What I want to emphasize is that the faults mentioned here *do not constitute a distinct "style" of singing.* They are not "Wagnerian style." We can hear these faults in mediocre performances of Wagner - which, unfortunately, are more the rule than the exception - but the greatest singers of Wagner have exemplifed the principles of bel canto singing and sound musicianship.
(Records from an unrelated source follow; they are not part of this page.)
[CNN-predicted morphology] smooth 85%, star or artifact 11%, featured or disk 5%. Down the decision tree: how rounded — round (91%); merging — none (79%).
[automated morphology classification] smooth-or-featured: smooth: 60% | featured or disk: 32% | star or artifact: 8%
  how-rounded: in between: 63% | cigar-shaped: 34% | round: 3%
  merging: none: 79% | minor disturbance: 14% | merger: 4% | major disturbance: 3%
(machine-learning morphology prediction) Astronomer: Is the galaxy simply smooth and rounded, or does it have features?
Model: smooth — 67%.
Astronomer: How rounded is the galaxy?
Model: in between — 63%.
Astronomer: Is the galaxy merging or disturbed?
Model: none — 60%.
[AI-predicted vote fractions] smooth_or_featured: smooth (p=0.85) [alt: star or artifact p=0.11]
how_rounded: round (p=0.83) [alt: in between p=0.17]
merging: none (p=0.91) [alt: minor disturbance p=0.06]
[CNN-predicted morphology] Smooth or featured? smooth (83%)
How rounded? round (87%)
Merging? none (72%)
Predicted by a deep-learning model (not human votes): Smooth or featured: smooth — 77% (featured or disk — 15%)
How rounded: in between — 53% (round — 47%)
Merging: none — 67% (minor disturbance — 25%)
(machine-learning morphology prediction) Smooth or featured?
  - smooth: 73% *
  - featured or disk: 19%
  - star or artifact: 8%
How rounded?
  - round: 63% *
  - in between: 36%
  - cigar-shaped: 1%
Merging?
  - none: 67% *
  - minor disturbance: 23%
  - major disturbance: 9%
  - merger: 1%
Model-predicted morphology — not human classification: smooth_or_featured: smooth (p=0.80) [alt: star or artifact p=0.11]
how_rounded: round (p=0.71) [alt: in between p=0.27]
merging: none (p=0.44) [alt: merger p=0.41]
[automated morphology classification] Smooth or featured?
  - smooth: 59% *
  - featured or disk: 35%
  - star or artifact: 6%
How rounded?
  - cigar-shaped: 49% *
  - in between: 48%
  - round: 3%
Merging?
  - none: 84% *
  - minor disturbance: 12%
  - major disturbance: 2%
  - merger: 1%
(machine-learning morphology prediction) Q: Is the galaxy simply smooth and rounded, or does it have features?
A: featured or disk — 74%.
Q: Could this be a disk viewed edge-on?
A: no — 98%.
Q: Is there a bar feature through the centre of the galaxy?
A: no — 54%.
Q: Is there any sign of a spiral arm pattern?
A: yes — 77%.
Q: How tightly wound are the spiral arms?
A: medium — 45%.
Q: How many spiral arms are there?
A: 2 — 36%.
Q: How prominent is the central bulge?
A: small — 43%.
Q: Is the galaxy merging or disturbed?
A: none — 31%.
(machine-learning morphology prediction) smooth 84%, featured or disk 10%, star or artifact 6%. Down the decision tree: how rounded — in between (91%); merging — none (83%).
The lady whose singing set off this conversation, Lise Davidsen, has a few things to learn about both technique and style - including "Wagnerian style" - before she can join the ranks of the greats.


----------



## ScottK (Dec 23, 2021)

I liked reading your spiel because, as usual, you say lots of smart things I never thought of. But the swelling thing Khalid is writing about is something I’ve most definitely experienced and discovering more about it through conversation- isn’t that a dialectic? - is to me worthwhile, enjoyable and not, to quote you, nonsense.


----------



## khalid (11 mo ago)

If you read my other replies you would have spared yourself the time to write these questions and essay that you answered yourself in. Being nonsense can work both ways, I don't see you providing sources for each of your claims, but I don't confuse replies with a scientific studies also. The funny thing is the recordings you posted really show that effect, even more so in Elektra's monologue by Nilsson. I did give you examples of Nilsson, Flagstad, and Callas, if you're having hard time noticing it as I and the others do, you can slow it down, or even use some software to visualize the sound wave. About the difference between Wagnerian training and normal training I'll quote you 


Woodduck said:


> The vocal writing of Wagner and later composers is structured differently from that of earlier melodic traditions in being more fragmented and speech-like. Rather than building a long, continuous, symmetrical melody such as we find in Mozart or Donizetti, we have in Wagner and Strauss a flexible, constantly changing sequence of phrases, each of which has its own beginning, ending and climactic point. How to articulate these more conversational phrases in a musically meaningful and vocally sound manner is something a singer has to learn


 As you answered yourself, yes musical notes are the same, however voices aren't just musical instruments, there need to be stylistic trainings also. As for Sutherland's problematic legato, listen to her Casta diva 



 , apart from the written crescendo in the first note, she always attack notes slower than Callas or Ponselle, or any italian soprano. lastly I quote my earlier reply to remove any confusion


khalid said:


> Davidsen isn't doing it right, but I think this was her aim.


----------



## khalid (11 mo ago)

ScottK said:


> Maybe this is more the germanic style that you're describing? Now I dont hear any of the swelling mentioned earlier and its essentially connceted but at the same time not the seamless flow we heard in Flagstad, and I could hear where one would argue that the articulation of consonants is part of the reason.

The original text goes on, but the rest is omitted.